Kadın engellilerin sorunlarını çözmelerinde, örgütlenip aktif olmaları, toplum önüne çıkarak konuşma cesareti göstermeleri toplumda bir farkındalık ve bilinç oluşturma açısından oldukça önemlidir. Bu anlamda engelli kadınların okumaları, kendilerini geliştirmeleri ve toplum sorunlarına duyarlılık gösterip aktif katkıda bulunmaları gerekmektedir.

Ne yazık ki Türkiye’de ve özellikle de bölge illerinde engelli kadınların okumalarını sağlayacak okul sayısı yok denecek kadar az. Her ilçede en azından bir okul olması bile engelli kadınların eğitilip sosyalleşmesi; meslek sahibi olup iş edinebilmesinin önündeki engelleri aşmak açısından önemlidir. SDP’li kadınlar olarak engelli kadınların okullaşması ve sağlık hakları açısından başta SES ve Eğitim Sen’li kadınlarla birlikte ortak bir çalışma örülerek devlete bu konuda bir baskı oluşturmamız gerekmektedir. Devlet, engelli kadın kontenjanını artırmalı, hatta bu konuda kota uygulamasına gidilmelidir. Böylece engelli kadınların iş hayatında da etkin olması sağlanacak ve aslında engelli kadınların neler yapabilecekleri hakkında toplumda bilinç uyandırılabilecektir. Böylelikle engelli kadınların da ekonomik bağımsızlığa kavuşması ve özgürlüğe bir adım daha yaklaşması sağlanmış olacaktır.

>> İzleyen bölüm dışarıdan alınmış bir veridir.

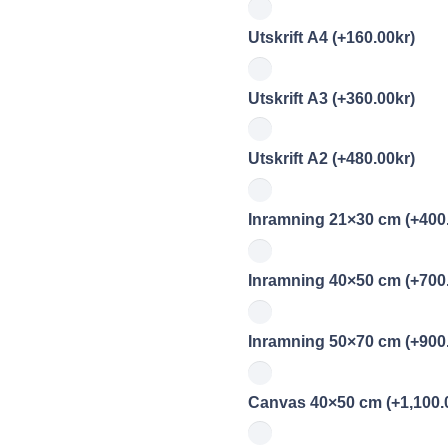
Utskrift A4
(+
160.00
kr
)
Utskrift A3
(+
360.00
kr
)
Utskrift A2
(+
480.00
kr
)
Inramning 21×30 cm
(+
400
Inramning 40×50 cm
(+
700
Inramning 50×70 cm
(+
900
Canvas 40×50 cm
(+
1,100.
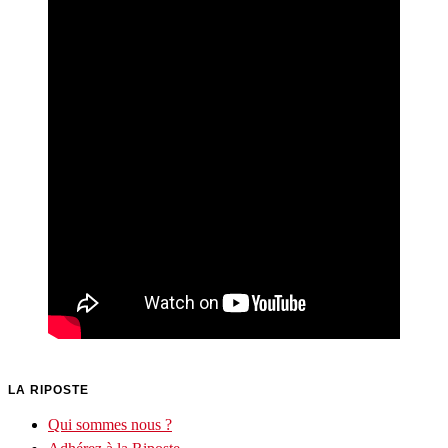
LA RIPOSTE
Qui sommes nous ?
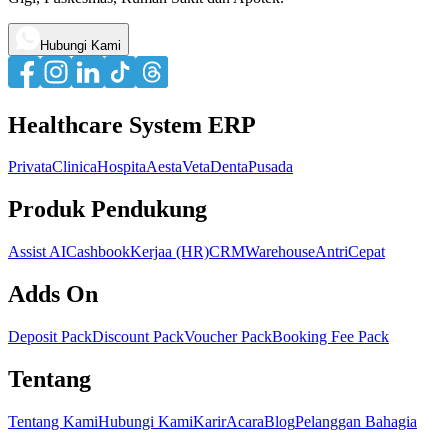
Hubungi Kami
Healthcare System ERP
Privata
Clinica
Hospita
Aesta
Veta
Denta
Pusada
Produk Pendukung
Assist AI
Cashbook
Kerjaa (HR)
CRM
Warehouse
AntriCepat
Adds On
Deposit Pack
Discount Pack
Voucher Pack
Booking Fee Pack
Tentang
Tentang Kami
Hubungi Kami
Karir
Acara
Blog
Pelanggan Bahagia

Engelli kadınların siyasete ve sosyal hayata aktif olarak katılımlarını kolaylaştıracak modeller geliştirmeliyiz. Seminer, toplantı, konferans vb. ortamlarda engelli kadınların fiziksel yetersizliğine göre bu yetersizliğinin kendini ifade etmesine ve iletişim kurulmasına engel olmayacak şekilde çözümler oluşturmalı, istekleri sorulmalı ve muhakkak bu istekleri doğrultusunda önceden tedbirler alınmalıdır (örneğin işitme engelliler için, işaret diliyle iletişimi sağlayacak bir kişinin bulundurulması gibi).

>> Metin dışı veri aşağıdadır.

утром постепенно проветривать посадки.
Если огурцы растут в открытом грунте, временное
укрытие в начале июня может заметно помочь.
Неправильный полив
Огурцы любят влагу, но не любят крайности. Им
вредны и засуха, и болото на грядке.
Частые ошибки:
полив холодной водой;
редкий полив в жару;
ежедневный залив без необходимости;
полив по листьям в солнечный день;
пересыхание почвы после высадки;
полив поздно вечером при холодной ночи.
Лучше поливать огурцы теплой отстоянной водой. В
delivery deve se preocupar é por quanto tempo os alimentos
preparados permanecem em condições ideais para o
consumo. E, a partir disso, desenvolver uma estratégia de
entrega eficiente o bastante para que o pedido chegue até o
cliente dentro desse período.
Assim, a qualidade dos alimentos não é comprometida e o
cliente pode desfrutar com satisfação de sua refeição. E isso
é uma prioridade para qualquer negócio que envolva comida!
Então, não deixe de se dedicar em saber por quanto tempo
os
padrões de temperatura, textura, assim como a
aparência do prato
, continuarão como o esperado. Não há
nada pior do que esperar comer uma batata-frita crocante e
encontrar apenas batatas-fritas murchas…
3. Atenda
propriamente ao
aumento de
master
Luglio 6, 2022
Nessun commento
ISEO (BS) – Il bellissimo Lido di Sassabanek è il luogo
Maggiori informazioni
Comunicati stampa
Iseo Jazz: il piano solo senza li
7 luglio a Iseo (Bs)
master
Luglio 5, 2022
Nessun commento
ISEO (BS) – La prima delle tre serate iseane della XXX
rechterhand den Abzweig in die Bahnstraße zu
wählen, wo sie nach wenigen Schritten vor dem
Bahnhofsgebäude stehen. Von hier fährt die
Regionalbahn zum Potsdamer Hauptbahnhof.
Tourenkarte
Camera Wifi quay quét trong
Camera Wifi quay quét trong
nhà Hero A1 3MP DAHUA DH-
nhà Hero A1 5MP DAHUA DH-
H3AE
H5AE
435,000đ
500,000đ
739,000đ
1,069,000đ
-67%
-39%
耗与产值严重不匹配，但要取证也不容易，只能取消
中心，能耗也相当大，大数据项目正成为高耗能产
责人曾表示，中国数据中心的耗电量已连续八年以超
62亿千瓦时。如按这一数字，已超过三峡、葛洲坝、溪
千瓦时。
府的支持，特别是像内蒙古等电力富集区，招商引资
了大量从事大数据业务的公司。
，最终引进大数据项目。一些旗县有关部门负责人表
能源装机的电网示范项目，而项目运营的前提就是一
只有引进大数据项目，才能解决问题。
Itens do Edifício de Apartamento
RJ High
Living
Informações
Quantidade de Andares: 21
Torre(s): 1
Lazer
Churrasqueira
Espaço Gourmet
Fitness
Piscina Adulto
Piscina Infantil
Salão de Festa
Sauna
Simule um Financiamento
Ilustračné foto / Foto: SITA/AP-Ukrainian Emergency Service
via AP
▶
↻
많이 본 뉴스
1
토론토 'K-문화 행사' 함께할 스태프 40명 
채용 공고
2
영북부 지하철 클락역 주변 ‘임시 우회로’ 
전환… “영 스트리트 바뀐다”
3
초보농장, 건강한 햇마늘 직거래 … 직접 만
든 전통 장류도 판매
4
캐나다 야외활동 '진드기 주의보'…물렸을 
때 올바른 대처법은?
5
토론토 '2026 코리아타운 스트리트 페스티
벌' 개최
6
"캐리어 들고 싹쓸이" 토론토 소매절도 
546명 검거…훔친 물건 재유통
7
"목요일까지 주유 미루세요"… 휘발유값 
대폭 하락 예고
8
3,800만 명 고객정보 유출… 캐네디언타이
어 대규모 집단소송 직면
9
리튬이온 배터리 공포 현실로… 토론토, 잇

Tüm bireylerin, engelli doğulmamış olunsa bile, yaşam içerisinde oluşacak bir kaza ya da benzeri bir olay nedeniyle engelli olabileceklerini aklından çıkarmayarak engellilerin sorunlarına duyarsız kalmamaları, kendilerine özeleştirel ve engellilere empati yoluyla yaklaşmaları gerekmektedir.

Bütün kadınlar; engelli ve engelsiz hepimiz ortak bir ezilmişlik tarihine sahibiz. Bu ezilmişlikten ve engellerle dolu hayattan kurtulmanın yolu ortak mücadele vermekten geçmektedir.